On Friday, former US president Donald Trump praised the sale of Twitter to internet billionaire Elon Musk, but he made no promises to return.
After months of ambiguity and rumor, Musk, the richest man in the world, saw the conclusion of his $44 billion offer to purchase the firm late Thursday.

On his own Truth Social site, Trump said, “I am extremely delighted that Twitter is now in safe hands, and will no longer be ruled by Radical Left Lunatics and Maniacs that sincerely detest our country.”

Trump established a Twitter ban after the 2021 attack on the US Capitol, which the Republican leader is suspected of instigating. Musk has said he might lift the ban.

But in a later interview with Fox News Digital, Trump declined to indicate whether he intended to return from his Twitter exile and remained mum on the subject.
I don’t think Twitter can be successful without me, Trump added as he wished Musk luck and expressed his admiration for him to the cable network.

Most experts predict that the 76-year-old real estate tycoon will succumb to the appeal of reclaiming the enormous online platform where he once had more than 80 million followers.

On Truth Social, which he launched in October of last year, he has just over four million users.

As he did after his own defeat in 2020, a return to Twitter in the days leading up to the November 8 midterm elections might have an impact on the race by giving him a larger audience for his posts denigrating candidates and falsely accusing election fraud in outcomes he doesn’t like.

“Commander in Tweets”

Musk has made an effort to reassure Twitter employees that he does not intend to completely rebuild the company, despite firing four of its top executives right away and talking about transforming it into a genuine “digital town square where a wide range of beliefs can be debated.”

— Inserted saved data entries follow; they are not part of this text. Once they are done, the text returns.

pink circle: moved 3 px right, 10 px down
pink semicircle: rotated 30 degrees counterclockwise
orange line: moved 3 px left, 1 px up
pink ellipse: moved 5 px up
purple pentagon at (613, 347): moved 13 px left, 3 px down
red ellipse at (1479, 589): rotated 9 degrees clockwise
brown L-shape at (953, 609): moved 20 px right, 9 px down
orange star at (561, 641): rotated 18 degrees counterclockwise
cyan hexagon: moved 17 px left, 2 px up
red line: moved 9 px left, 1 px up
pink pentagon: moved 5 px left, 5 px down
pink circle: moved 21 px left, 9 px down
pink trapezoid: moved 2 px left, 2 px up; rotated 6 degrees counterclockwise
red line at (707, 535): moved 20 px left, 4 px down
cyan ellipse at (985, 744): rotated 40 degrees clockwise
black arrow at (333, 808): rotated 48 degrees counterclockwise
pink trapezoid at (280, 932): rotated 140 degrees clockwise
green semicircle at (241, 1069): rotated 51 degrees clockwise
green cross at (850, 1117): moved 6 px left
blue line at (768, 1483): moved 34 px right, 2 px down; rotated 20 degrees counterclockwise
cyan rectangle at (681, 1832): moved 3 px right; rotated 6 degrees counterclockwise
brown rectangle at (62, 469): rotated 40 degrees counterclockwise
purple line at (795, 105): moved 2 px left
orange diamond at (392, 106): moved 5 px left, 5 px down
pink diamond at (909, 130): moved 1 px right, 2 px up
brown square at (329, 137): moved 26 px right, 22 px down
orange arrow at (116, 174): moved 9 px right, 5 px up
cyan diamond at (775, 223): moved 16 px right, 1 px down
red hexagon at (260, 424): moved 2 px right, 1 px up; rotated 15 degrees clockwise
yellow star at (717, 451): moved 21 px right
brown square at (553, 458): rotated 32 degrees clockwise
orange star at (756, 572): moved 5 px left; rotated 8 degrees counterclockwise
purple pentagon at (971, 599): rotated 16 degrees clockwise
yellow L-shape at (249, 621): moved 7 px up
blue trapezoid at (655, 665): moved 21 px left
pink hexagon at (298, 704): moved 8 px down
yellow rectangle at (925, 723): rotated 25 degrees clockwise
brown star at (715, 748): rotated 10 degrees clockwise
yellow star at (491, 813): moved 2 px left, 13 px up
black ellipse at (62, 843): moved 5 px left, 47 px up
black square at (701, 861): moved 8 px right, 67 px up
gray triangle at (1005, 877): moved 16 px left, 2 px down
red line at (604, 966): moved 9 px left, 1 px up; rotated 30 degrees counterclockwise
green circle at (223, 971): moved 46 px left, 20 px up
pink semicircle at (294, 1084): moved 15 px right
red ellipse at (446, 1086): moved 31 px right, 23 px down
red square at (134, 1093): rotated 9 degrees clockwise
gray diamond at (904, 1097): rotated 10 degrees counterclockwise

Trump, who tweeted more frequently and without restraint than any other world leader, regularly courted controversy by using his infamous @realDonaldTrump account as a cudgel to promote false information regarding the Covid-19 crisis and the 2020 US election.

He would occasionally publish dozens of tweets every day, frequently when he was caught up in the latest crisis to surround his presidency, giving him the nickname “Commander in Tweets.”

During congressional hearings looking into the 2021 uprising, some of the former president’s more explosive posts were used as evidence.

On January 6, 2021, he tweeted 25 times, with one of his posts appearing to support the unrest.

In January 2021, Twitter deactivated the 12-year-old account due to worries that Trump will use it for “further encouragement of violence.”

The fate of some of Trump’s closest allies’ blocked accounts is being keenly watched by analysts on Trump watch. One such ally is the far-right congresswoman Marjorie Taylor Greene, whose personal account was suspended for disseminating false information about the Covid-19 outbreak.